Task to complete:
Look through the data and write out every line with the word "ASSISTANCE" in it.

═══ Given entries ═══

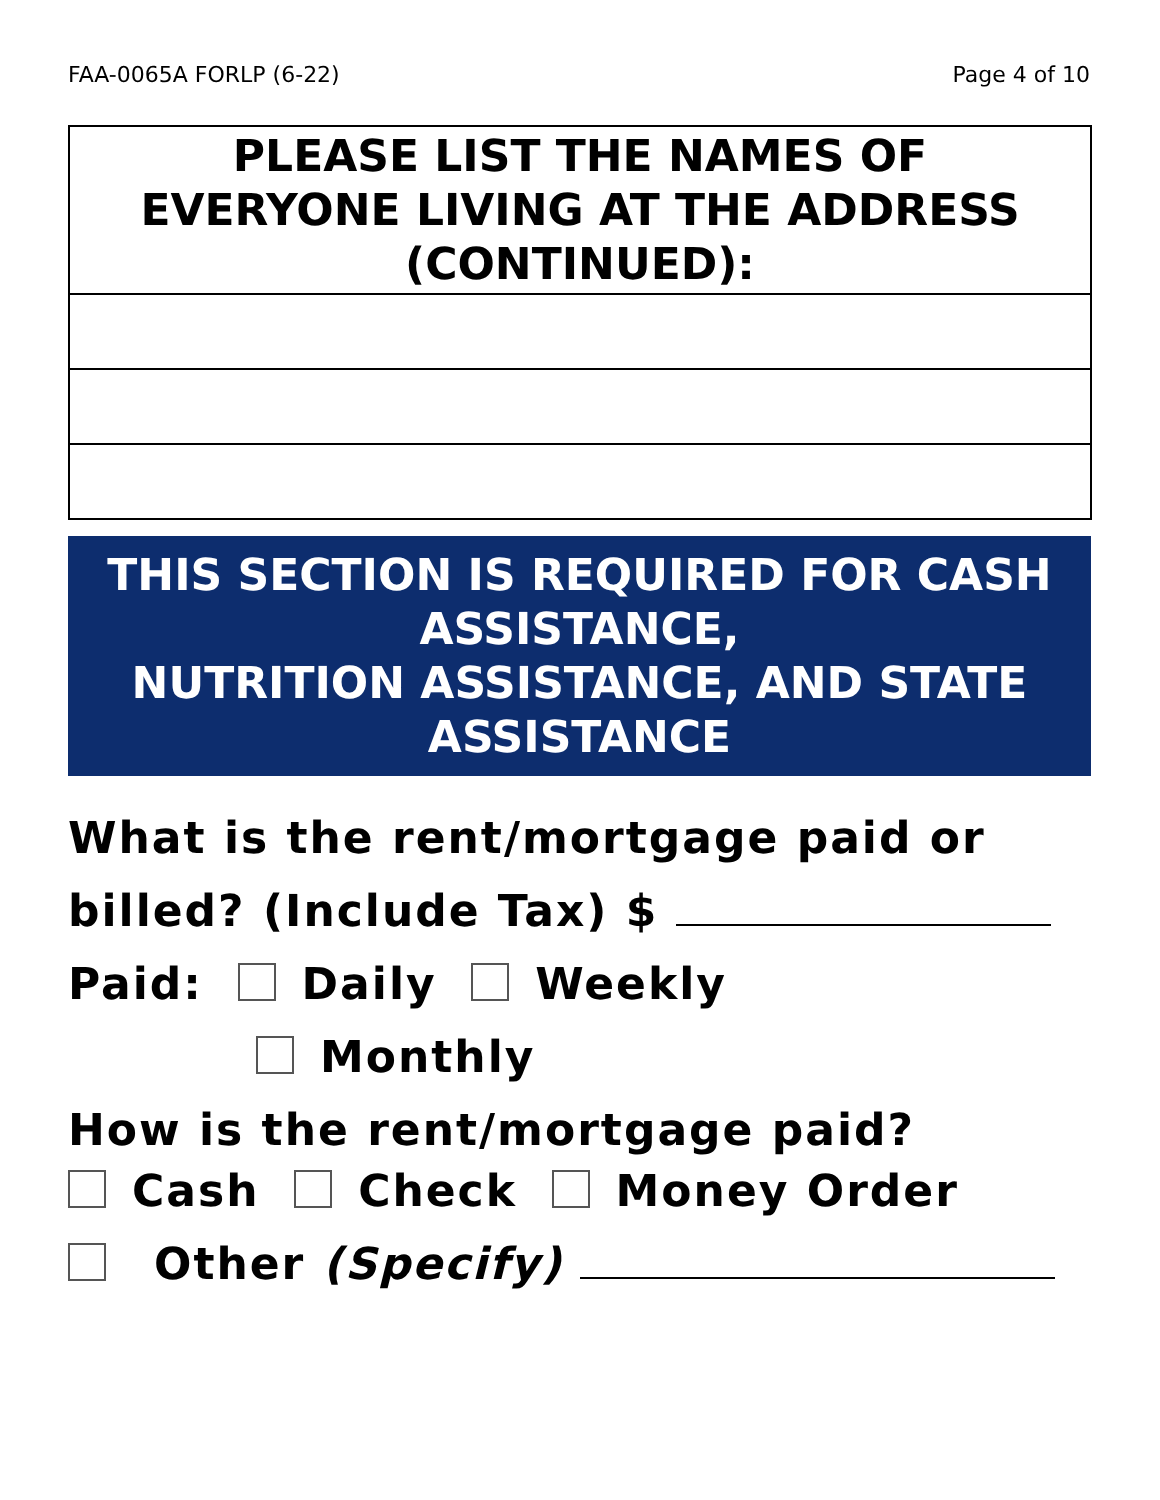FAA-0065A FORLP (6-22) Page 4 of 10
| PLEASE LIST THE NAMES OF EVERYONE LIVING AT THE ADDRESS (CONTINUED): |
| --- |
THIS SECTION IS REQUIRED FOR CASH
ASSISTANCE,
NUTRITION ASSISTANCE, AND STATE
ASSISTANCE
What is the rent/mortgage paid or
billed? (Include Tax) $
Paid: Daily Weekly
Monthly
How is the rent/mortgage paid?
Cash Check Money Order
Other (Specify)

═══

Response box:
ASSISTANCE,
NUTRITION ASSISTANCE, AND STATE
ASSISTANCE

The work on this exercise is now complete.